Entries shown —
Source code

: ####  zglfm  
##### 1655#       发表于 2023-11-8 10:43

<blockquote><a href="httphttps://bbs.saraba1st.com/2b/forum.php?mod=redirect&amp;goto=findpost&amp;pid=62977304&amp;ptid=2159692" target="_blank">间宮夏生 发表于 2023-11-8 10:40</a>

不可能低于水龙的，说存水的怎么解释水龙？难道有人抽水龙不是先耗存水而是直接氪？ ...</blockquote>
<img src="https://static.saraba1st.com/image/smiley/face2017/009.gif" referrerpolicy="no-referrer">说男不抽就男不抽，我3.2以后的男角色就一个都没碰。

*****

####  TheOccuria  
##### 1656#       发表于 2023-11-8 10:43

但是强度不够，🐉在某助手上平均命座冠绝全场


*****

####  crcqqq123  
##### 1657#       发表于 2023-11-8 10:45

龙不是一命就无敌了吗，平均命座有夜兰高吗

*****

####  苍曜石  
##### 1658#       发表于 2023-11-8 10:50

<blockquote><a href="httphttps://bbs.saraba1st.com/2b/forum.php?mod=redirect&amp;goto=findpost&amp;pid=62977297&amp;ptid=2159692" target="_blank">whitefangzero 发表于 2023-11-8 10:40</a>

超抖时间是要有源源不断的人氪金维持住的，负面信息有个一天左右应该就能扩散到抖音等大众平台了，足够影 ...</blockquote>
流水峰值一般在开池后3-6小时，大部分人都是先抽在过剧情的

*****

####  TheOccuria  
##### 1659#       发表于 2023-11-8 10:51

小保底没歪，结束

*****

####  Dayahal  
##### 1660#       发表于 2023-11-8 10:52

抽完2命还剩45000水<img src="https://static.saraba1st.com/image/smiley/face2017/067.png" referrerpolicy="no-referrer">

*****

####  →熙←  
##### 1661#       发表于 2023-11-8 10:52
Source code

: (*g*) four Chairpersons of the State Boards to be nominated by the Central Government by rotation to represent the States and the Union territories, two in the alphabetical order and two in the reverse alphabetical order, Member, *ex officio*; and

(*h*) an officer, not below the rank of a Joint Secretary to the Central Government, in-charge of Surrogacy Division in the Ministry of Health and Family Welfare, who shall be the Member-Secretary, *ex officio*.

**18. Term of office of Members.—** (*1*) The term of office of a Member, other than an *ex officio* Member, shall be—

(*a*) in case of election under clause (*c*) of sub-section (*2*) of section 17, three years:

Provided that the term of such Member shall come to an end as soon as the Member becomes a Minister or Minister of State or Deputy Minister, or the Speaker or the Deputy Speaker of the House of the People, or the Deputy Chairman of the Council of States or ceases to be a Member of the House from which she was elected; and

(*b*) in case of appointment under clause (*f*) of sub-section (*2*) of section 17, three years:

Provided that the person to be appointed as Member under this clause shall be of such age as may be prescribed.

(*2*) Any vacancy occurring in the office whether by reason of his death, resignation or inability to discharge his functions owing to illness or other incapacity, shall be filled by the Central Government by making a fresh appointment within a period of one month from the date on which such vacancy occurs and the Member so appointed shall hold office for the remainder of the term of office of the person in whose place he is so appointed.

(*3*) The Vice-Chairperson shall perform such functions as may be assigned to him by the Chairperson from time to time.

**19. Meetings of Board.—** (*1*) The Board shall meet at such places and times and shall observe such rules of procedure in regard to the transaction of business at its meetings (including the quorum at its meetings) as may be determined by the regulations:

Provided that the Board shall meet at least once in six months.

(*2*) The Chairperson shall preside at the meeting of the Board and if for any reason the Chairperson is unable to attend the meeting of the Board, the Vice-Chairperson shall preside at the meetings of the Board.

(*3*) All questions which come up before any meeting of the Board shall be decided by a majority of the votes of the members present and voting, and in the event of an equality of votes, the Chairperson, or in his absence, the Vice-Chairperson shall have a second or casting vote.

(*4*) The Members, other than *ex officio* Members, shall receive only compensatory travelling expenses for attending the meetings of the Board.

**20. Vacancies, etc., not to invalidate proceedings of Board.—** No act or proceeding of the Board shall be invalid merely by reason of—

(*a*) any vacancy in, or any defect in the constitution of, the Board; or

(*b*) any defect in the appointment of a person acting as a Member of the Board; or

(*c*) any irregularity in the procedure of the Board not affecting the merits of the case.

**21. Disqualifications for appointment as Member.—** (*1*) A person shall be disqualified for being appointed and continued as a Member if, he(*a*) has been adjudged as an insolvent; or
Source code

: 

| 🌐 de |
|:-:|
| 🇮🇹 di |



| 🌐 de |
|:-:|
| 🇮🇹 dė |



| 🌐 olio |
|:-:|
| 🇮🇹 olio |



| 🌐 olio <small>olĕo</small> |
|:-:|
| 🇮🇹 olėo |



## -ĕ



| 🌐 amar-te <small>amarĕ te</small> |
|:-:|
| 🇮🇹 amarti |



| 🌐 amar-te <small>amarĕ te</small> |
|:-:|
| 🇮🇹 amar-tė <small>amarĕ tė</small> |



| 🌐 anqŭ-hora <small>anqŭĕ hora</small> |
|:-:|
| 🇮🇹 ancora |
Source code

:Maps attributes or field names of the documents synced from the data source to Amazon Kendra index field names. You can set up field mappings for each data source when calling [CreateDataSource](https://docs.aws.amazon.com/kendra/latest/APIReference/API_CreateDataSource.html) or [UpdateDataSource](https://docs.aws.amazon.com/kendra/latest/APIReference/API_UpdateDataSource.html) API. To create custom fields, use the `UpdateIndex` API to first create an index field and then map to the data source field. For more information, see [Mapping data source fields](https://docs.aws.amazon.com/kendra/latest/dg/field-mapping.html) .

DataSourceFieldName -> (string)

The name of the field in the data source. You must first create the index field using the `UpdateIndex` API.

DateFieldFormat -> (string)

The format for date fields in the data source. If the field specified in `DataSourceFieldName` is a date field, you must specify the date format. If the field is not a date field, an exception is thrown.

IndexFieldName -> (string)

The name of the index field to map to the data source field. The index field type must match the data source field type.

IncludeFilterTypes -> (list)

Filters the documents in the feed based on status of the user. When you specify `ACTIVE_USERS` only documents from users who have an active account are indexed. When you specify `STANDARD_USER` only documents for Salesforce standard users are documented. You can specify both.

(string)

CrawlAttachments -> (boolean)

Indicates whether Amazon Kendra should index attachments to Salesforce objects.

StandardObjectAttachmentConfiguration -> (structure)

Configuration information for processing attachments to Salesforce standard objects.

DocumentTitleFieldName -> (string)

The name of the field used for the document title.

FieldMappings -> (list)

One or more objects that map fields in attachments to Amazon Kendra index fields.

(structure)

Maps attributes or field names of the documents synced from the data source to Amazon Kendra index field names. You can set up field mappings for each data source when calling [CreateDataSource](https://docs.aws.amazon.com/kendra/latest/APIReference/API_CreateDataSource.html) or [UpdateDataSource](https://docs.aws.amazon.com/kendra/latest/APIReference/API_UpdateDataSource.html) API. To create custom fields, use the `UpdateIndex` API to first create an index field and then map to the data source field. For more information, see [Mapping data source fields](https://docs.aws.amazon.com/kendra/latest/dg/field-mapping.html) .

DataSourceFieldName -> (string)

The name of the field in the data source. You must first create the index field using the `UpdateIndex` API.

About this exercise — Quote everything in the rows above from the line containing "Provided that the person" down to the line containing "(*2*) The Chairperson", including both of those lines.

Task result —
Provided that the person to be appointed as Member under this clause shall be of such age as may be prescribed.

(*2*) Any vacancy occurring in the office whether by reason of his death, resignation or inability to discharge his functions owing to illness or other incapacity, shall be filled by the Central Government by making a fresh appointment within a period of one month from the date on which such vacancy occurs and the Member so appointed shall hold office for the remainder of the term of office of the person in whose place he is so appointed.

(*3*) The Vice-Chairperson shall perform such functions as may be assigned to him by the Chairperson from time to time.

**19. Meetings of Board.—** (*1*) The Board shall meet at such places and times and shall observe such rules of procedure in regard to the transaction of business at its meetings (including the quorum at its meetings) as may be determined by the regulations:

Provided that the Board shall meet at least once in six months.

(*2*) The Chairperson shall preside at the meeting of the Board and if for any reason the Chairperson is unable to attend the meeting of the Board, the Vice-Chairperson shall preside at the meetings of the Board.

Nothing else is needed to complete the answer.